Its new tourism logo captures the essence of the country in a single design — the colors represent history, health, culture, and nature. Since 67% of people report that signs affect their consumerist habits, Mexico couldn’t have chosen a better one to encourage people to visit the prime vacation spot. Road and highway signs across the nation will implement the colors and their meanings so tourists will have an immediate understanding of what the location offers. They’re doing half the work for you; here are some things to know and arrange that will help with the other half.

  • Get your car checked out before you leave. Unless you’re planning to fly in and then rent a vehicle from the airport, you’re going to want to ensure that your vehicle is in proper condition — the last thing you want is to break down on the side of the road in a country that doesn’t speak English. Statistically, people travel the most in the summertime, so your local mechanic or dealership should be well prepared and equipped to inspect your car for any major engine or fluid issues. Getting your oil changed is always a good idea before heading out on a long journey, and you’re definitely going to want to make sure your air conditioning works!

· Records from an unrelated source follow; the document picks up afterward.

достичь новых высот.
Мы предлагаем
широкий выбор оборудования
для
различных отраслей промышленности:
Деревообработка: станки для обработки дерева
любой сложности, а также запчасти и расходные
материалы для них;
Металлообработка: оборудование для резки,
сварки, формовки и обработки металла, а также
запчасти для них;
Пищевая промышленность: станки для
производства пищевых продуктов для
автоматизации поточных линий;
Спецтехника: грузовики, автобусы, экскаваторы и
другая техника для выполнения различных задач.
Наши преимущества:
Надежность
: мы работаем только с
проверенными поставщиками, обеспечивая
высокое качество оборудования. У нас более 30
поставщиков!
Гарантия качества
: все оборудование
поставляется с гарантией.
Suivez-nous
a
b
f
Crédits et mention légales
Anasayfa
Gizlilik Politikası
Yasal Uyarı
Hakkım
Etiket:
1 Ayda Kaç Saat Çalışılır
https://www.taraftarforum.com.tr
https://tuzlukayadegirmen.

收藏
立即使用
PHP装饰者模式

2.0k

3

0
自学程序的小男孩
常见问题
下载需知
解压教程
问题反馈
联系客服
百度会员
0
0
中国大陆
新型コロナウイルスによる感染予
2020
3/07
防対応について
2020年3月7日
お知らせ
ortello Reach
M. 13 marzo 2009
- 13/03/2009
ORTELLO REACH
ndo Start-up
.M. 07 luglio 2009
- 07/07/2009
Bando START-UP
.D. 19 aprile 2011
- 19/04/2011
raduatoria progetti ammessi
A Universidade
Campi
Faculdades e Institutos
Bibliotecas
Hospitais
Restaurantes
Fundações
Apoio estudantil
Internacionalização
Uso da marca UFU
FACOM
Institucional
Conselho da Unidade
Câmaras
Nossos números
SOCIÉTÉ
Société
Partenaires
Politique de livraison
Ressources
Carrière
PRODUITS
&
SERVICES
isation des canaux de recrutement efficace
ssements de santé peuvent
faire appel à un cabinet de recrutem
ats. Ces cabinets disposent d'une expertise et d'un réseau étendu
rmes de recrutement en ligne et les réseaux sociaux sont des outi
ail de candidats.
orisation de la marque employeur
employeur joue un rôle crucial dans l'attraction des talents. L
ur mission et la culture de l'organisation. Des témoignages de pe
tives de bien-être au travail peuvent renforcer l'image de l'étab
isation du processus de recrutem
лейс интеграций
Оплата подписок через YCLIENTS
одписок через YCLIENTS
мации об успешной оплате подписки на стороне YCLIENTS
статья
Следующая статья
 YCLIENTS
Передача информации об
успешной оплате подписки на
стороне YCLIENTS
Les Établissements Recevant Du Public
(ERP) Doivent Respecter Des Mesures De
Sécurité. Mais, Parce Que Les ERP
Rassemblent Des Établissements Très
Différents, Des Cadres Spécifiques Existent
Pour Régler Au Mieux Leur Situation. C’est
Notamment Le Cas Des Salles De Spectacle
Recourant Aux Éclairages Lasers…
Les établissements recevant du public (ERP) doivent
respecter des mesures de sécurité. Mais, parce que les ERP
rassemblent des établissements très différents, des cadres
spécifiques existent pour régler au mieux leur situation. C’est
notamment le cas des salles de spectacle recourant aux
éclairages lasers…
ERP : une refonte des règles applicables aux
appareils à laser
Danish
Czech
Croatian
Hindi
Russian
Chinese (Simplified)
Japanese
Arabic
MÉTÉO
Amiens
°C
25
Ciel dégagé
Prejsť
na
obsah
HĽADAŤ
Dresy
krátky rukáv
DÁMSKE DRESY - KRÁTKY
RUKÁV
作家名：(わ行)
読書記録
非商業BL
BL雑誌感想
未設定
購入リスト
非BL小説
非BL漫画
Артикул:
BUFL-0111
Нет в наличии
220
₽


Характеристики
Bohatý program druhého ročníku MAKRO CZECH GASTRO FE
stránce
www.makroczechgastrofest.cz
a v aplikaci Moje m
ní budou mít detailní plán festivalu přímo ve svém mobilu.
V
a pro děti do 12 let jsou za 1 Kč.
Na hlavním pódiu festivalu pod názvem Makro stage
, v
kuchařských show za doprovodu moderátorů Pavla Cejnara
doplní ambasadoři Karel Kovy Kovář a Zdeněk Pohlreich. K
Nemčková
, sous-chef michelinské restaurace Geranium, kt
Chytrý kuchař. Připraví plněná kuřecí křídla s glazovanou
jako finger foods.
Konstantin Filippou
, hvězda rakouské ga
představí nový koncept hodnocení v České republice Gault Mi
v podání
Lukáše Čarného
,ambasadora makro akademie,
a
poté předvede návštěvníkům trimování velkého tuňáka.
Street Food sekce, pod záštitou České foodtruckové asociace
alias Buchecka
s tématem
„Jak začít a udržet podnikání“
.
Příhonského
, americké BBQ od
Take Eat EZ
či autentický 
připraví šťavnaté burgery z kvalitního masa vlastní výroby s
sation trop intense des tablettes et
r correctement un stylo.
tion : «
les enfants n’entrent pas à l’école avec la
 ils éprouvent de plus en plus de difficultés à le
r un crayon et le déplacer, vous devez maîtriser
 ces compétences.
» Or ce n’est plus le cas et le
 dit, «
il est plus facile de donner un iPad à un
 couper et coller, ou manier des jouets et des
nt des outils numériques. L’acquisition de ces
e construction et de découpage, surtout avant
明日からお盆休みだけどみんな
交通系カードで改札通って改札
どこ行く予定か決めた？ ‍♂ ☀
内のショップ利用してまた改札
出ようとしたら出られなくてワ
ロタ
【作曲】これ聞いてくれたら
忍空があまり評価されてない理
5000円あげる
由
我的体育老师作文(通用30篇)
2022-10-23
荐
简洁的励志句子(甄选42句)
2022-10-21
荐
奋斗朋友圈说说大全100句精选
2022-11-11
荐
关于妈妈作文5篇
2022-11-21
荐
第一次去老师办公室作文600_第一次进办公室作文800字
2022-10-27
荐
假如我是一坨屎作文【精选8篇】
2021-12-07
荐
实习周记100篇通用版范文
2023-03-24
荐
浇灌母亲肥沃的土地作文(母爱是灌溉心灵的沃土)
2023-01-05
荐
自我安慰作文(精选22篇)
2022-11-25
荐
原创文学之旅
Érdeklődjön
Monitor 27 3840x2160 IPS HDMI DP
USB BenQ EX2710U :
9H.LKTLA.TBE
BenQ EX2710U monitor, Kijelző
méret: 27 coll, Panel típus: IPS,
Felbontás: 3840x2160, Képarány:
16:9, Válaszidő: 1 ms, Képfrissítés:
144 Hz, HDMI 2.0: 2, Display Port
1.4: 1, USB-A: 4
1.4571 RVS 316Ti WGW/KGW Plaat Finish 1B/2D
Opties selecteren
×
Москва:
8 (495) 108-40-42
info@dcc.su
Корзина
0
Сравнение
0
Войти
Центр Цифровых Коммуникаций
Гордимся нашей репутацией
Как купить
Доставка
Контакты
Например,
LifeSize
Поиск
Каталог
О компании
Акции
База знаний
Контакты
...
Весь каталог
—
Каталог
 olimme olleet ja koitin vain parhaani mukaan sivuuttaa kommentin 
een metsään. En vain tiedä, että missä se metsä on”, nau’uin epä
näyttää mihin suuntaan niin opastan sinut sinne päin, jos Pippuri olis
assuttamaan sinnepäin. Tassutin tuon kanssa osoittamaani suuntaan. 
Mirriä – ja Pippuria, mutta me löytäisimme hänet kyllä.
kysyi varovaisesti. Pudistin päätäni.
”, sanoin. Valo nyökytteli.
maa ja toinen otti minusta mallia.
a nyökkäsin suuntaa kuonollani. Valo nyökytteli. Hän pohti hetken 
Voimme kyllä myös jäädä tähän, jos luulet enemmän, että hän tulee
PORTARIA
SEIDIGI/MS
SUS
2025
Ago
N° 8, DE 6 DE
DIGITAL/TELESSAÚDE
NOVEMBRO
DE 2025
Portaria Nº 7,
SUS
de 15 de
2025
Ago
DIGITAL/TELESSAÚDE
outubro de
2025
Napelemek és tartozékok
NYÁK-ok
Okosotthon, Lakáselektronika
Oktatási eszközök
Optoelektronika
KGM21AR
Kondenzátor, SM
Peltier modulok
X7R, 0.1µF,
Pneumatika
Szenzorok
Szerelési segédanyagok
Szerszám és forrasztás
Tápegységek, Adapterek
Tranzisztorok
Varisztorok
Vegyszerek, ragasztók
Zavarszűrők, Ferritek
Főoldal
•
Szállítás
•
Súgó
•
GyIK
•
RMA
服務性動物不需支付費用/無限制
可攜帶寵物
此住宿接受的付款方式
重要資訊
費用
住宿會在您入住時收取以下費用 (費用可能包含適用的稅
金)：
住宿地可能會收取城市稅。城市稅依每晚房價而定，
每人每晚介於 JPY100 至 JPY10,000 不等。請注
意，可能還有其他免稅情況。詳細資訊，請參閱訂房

  • Get any vaccines that may be required. Vaccines prevent more than 2.5 million deaths (and even more hospitalizations) every year, so you really don’t want to take the risk of ruining your luxury sunshine and sandy beach vacation with a debilitating illness. Typhoid is the main concern in Mexico right now, but being up-to-date on all of your vaccines is a smart idea, especially if you’re an adventurous eater and want to take advantage of the delicious Mexican cuisine during your trip. Mexico is also well-known for its water problems, so unless you’re staying at a resort, we recommend only drinking from sealed water bottles.
  • Do your research ahead of time. Mexico has gained a bit of a reputation as a dangerous place due to drug violence, but much of it is concentrated in areas that can be avoided and is not targeted towards tourists. Avoiding these hotspots, or simply being aware of the risks involved, can make your trip a lot less stressful, and can even offer stunning views and experiences you may not have considered otherwise. Planning out every detail and sharing this information with family members and friends can ensure your personal safety and allow you to see the unique beauty that Mexico has to offer.
  • Pack your bags right. The weather in Mexico is typically mild and warm, but it can get hot depending on what time of the year you visit. Make sure to pack the right clothing for the occasion to keep yourself from being over or under-dressed.

With beautiful beaches, historically significant sites, and delicious food, Mexico offers a rich experience beyond your wildest dreams; you simply need to be informed and prepared to enjoy it all.